Skip to content


Repository files navigation

Open In Colab made-with-sphinx-doc Code style: black GitHub license Auralflow Logo

Auralflow: A BSS Modeling Toolkit For PyTorch 🔊

Auralflow is blind source separation (BSS) modeling toolkit designed for training deep convolutional autoencoder networks that isolate stems (e.g. vocals) from music tracks and recorded audio. The package offers the following:

  • pretrained source separator models
  • efficient data chunking of long audio clips via dataset classes
  • audio-tailored loss functions (e.g. component loss, Si-SDR loss, etc.)
  • models wrappers with built-in pre/post audio processing methods (i.e. Short-Time Fourier Transform)
  • a high-level model trainer for easy training (similar to Lightning)
  • several useful data processing & visualization tools
  • GPU-accelerated MIR evaluation (e.g. Si-SDR, Si-SNR, etc.)
  • source separation of large audio folders

A Google Colab demo is available here, as well as a link to the official API documentation.

Table of Contents

Pretrained Models

Auralflow models use deep mask estimation networks to perform source separation in the time-frequency domain (i.e. on magnitude spectrograms). The underlying network is a deep convolutional autoencoder with a U-Net architecture that uses skip connections. Moreover, the final model uses latent space regularization (i.e. a variational autoencoder) as well as self-normalization (see Self-Normalizing Neural Networks) to boost audio generation and stabilize gradient flow (as vanishing/exploding gradients are a weakness of the deep mask estimation technique).
────────
_Action item 1_. On the Auralflow page, what architecture does the underlying deep convolutional autoencoder network use?
_Action item 2_. Reproduce the passage of the Auralflow page that begins at the words "Open In Colab" and stops after "(similar to Lightning)".
The listing is not required to complete the work here.
────────
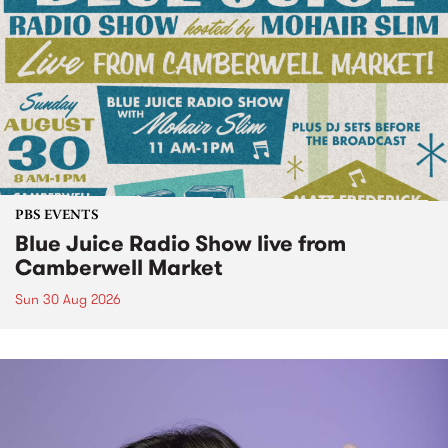
PBS EVENTS
Blue Juice Radio Show live from
Camberwell Market
Sun 30 Aug 2026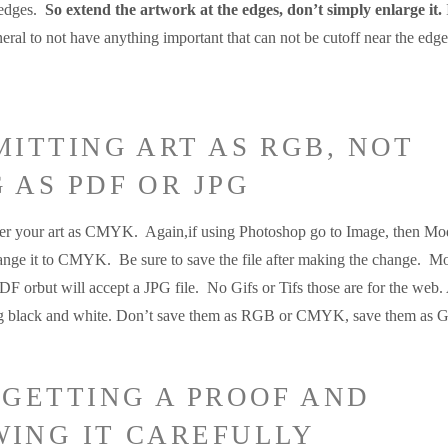
 edges.
So extend the artwork at the edges, don’t simply enlarge it.
eral to not have anything important that can not be cutoff near the edge
MITTING ART AS RGB, NOT
 AS PDF OR JPG
efer your art as CMYK. Again,if using Photoshop go to Image, then Mo
ange it to CMYK. Be sure to save the file after making the change. Mo
PDF orbut will accept a JPG file. No Gifs or Tifs those are for the web.
ng black and white. Don’t save them as RGB or CMYK, save them as G
 GETTING A PROOF AND
WING IT CAREFULLY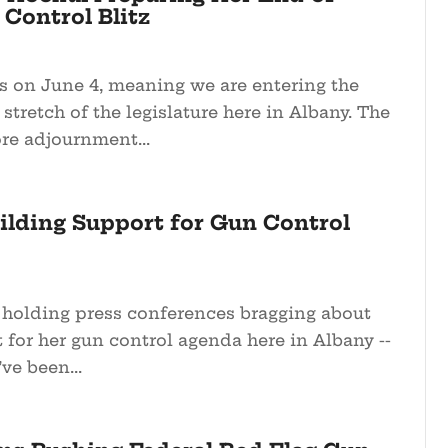
Control Blitz
s on June 4, meaning we are entering the
tretch of the legislature here in Albany. The
re adjournment...
ilding Support for Gun Control
 holding press conferences bragging about
for her gun control agenda here in Albany --
ve been...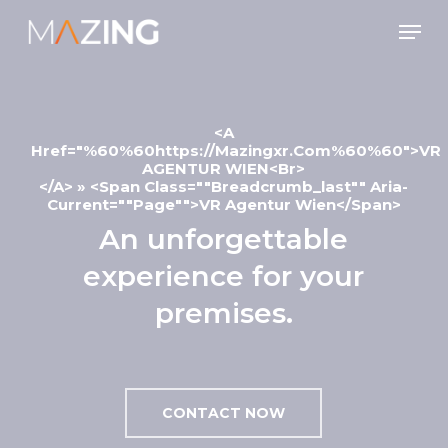
Skip
Men
to
main
content
<a
Href="%60%60https://mazingxr.com%60%60">VR
AGENTUR WIEN<br>
</a> » <span Class=""breadcrumb_last"" Aria-
Current=""page"">VR Agentur Wien</span>
An unforgettable
experience for your
premises.
CONTACT NOW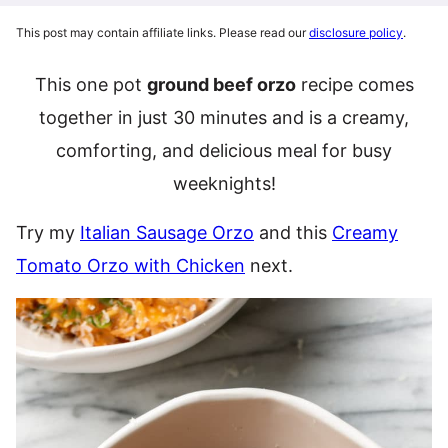
This post may contain affiliate links. Please read our
disclosure policy
.
This one pot
ground beef orzo
recipe comes
together in just 30 minutes and is a creamy,
comforting, and delicious meal for busy
weeknights!
Try my
Italian Sausage Orzo
and this
Creamy
Tomato Orzo with Chicken
next.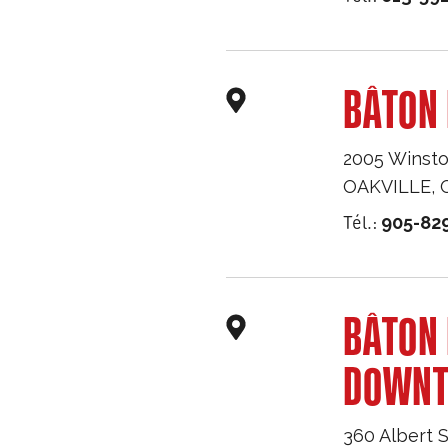
BÂTON 
2005 Winsto
OAKVILLE
,
Tél.:
905-82
BÂTON
DOWN
360 Albert S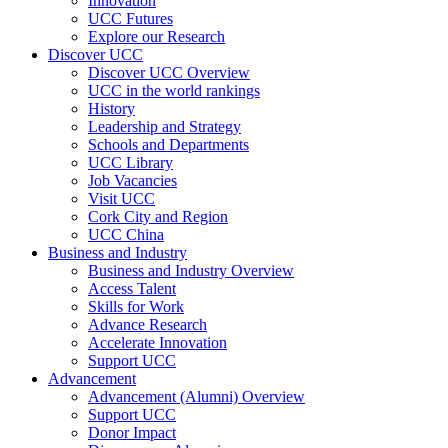
Innovation
UCC Futures
Explore our Research
Discover UCC
Discover UCC Overview
UCC in the world rankings
History
Leadership and Strategy
Schools and Departments
UCC Library
Job Vacancies
Visit UCC
Cork City and Region
UCC China
Business and Industry
Business and Industry Overview
Access Talent
Skills for Work
Advance Research
Accelerate Innovation
Support UCC
Advancement
Advancement (Alumni) Overview
Support UCC
Donor Impact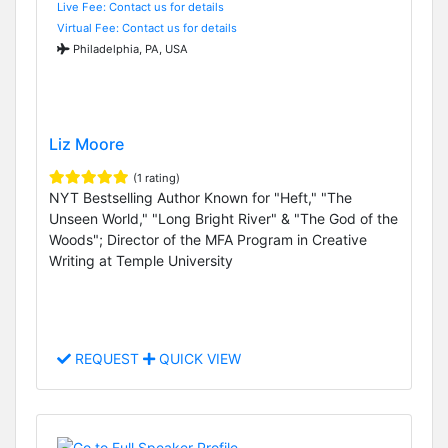
Live Fee: Contact us for details
Virtual Fee: Contact us for details
Philadelphia, PA, USA
Liz Moore
(1 rating)
NYT Bestselling Author Known for "Heft," "The
Unseen World," "Long Bright River" & "The God of the
Woods"; Director of the MFA Program in Creative
Writing at Temple University
REQUEST
QUICK VIEW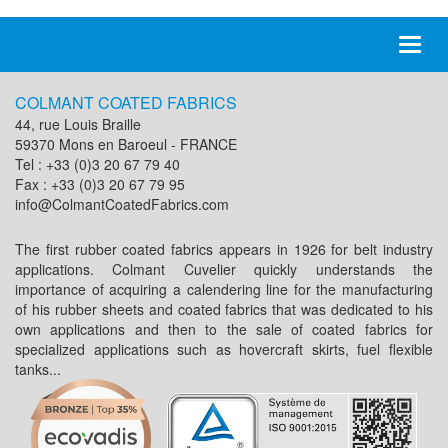
Toggl
naviga
COLMANT COATED FABRICS
44, rue Louis Braille
59370 Mons en Baroeul - FRANCE
Tel : +33 (0)3 20 67 79 40
Fax : +33 (0)3 20 67 79 95
info@ColmantCoatedFabrics.com
The first rubber coated fabrics appears in 1926 for belt industry
applications. Colmant Cuvelier quickly understands the
importance of acquiring a calendering line for the manufacturing
of his rubber sheets and coated fabrics that was dedicated to his
own applications and then to the sale of coated fabrics for
specialized applications such as hovercraft skirts, fuel flexible
tanks...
────────
_Answer box 1_. A U-Net architecture with skip connections.

_Answer box 2_.
Open In Colab made-with-sphinx-doc Code style: black GitHub license Auralflow Logo

Auralflow: A BSS Modeling Toolkit For PyTorch 🔊

Auralflow is blind source separation (BSS) modeling toolkit designed for training deep convolutional autoencoder networks that isolate stems (e.g. vocals) from music tracks and recorded audio. The package offers the following:

  • pretrained source separator models
  • efficient data chunking of long audio clips via dataset classes
  • audio-tailored loss functions (e.g. component loss, Si-SDR loss, etc.)
  • models wrappers with built-in pre/post audio processing methods (i.e. Short-Time Fourier Transform)
  • a high-level model trainer for easy training (similar to Lightning)